■ **Record set**:

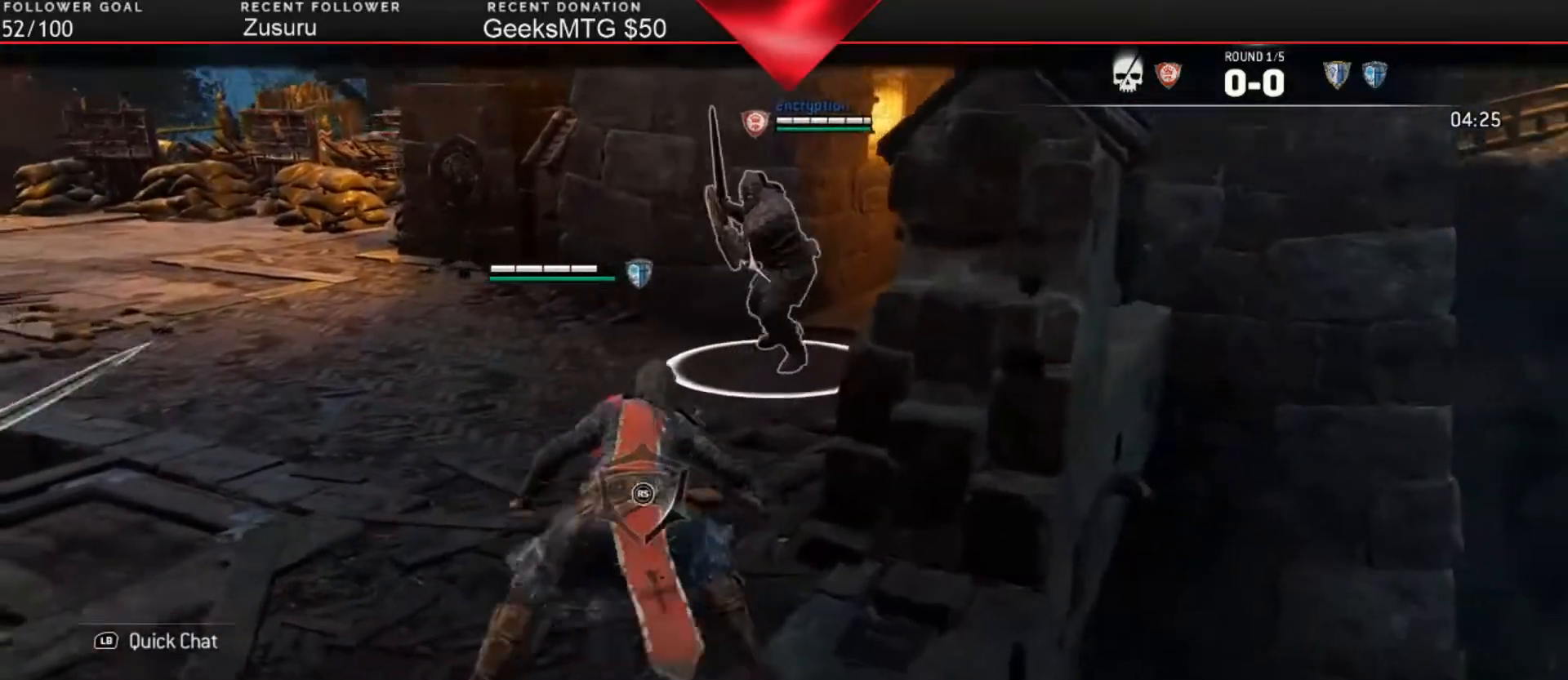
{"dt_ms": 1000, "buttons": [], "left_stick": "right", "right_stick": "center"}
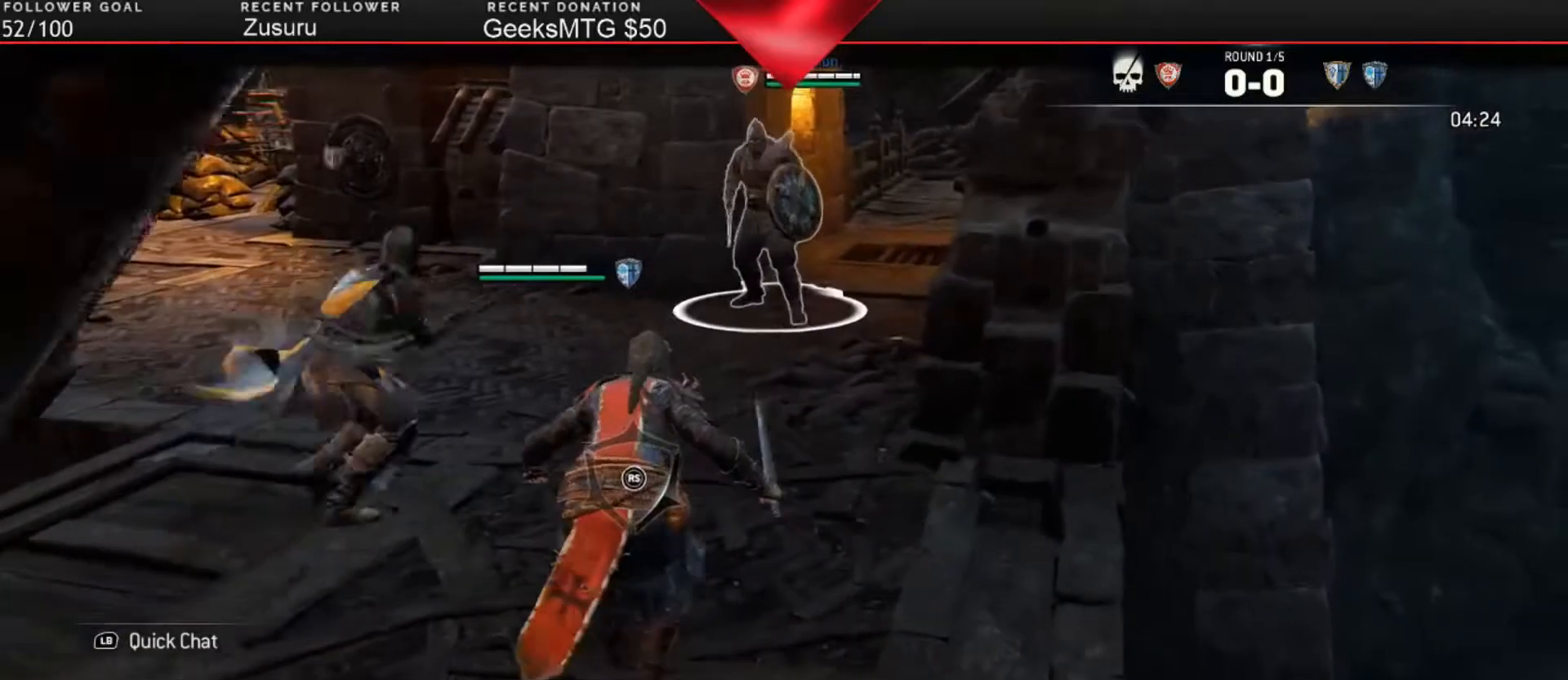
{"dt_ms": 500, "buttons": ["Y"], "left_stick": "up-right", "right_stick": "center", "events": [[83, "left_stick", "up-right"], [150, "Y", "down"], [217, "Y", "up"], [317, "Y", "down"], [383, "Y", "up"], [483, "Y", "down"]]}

---

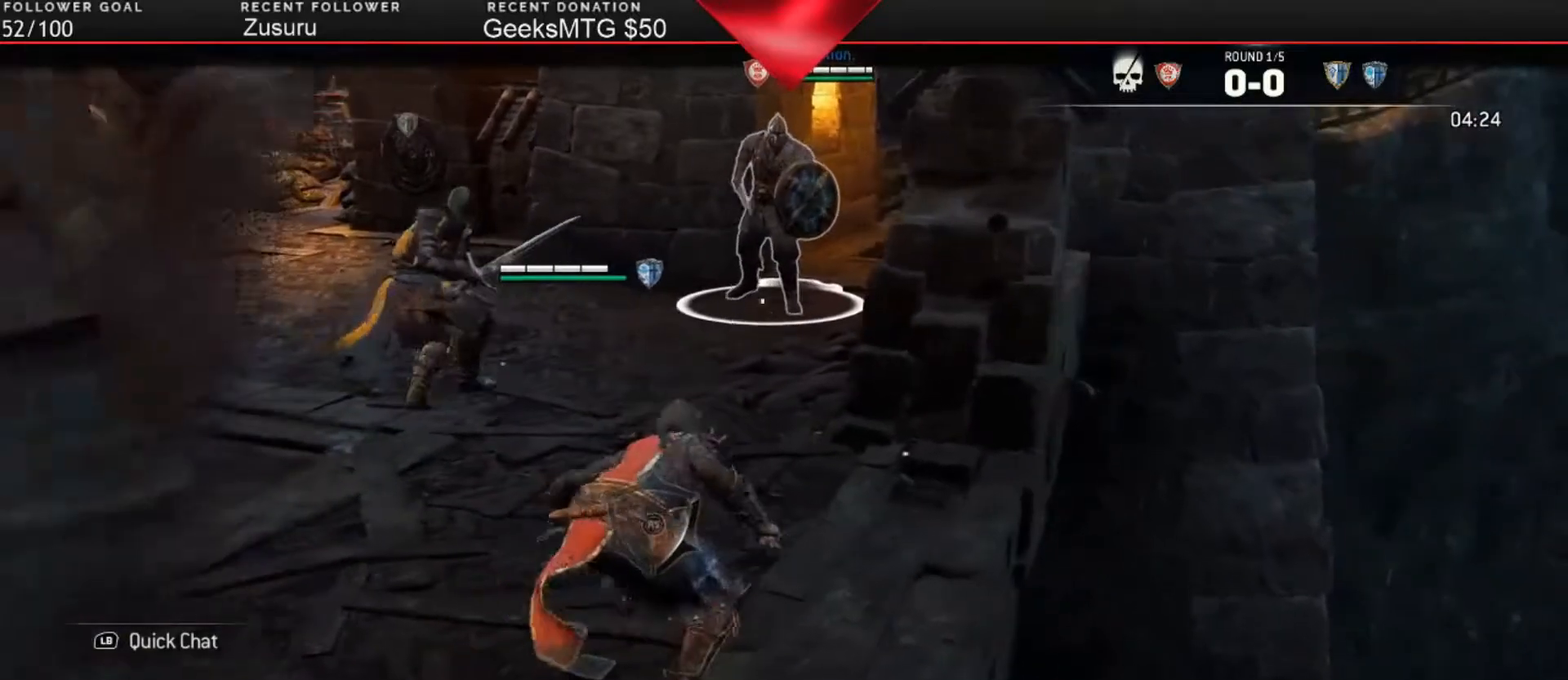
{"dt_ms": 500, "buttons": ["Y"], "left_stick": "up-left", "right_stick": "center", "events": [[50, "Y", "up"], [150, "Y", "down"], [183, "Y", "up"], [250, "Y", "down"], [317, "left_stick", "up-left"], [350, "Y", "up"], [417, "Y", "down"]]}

■ **Exercise brief**: Every line that contains "events" should be copied out of the data.

■ **Exercise output**:
{"dt_ms": 500, "buttons": ["Y"], "left_stick": "up-right", "right_stick": "center", "events": [[83, "left_stick", "up-right"], [150, "Y", "down"], [217, "Y", "up"], [317, "Y", "down"], [383, "Y", "up"], [483, "Y", "down"]]}
{"dt_ms": 500, "buttons": ["Y"], "left_stick": "up-left", "right_stick": "center", "events": [[50, "Y", "up"], [150, "Y", "down"], [183, "Y", "up"], [250, "Y", "down"], [317, "left_stick", "up-left"], [350, "Y", "up"], [417, "Y", "down"]]}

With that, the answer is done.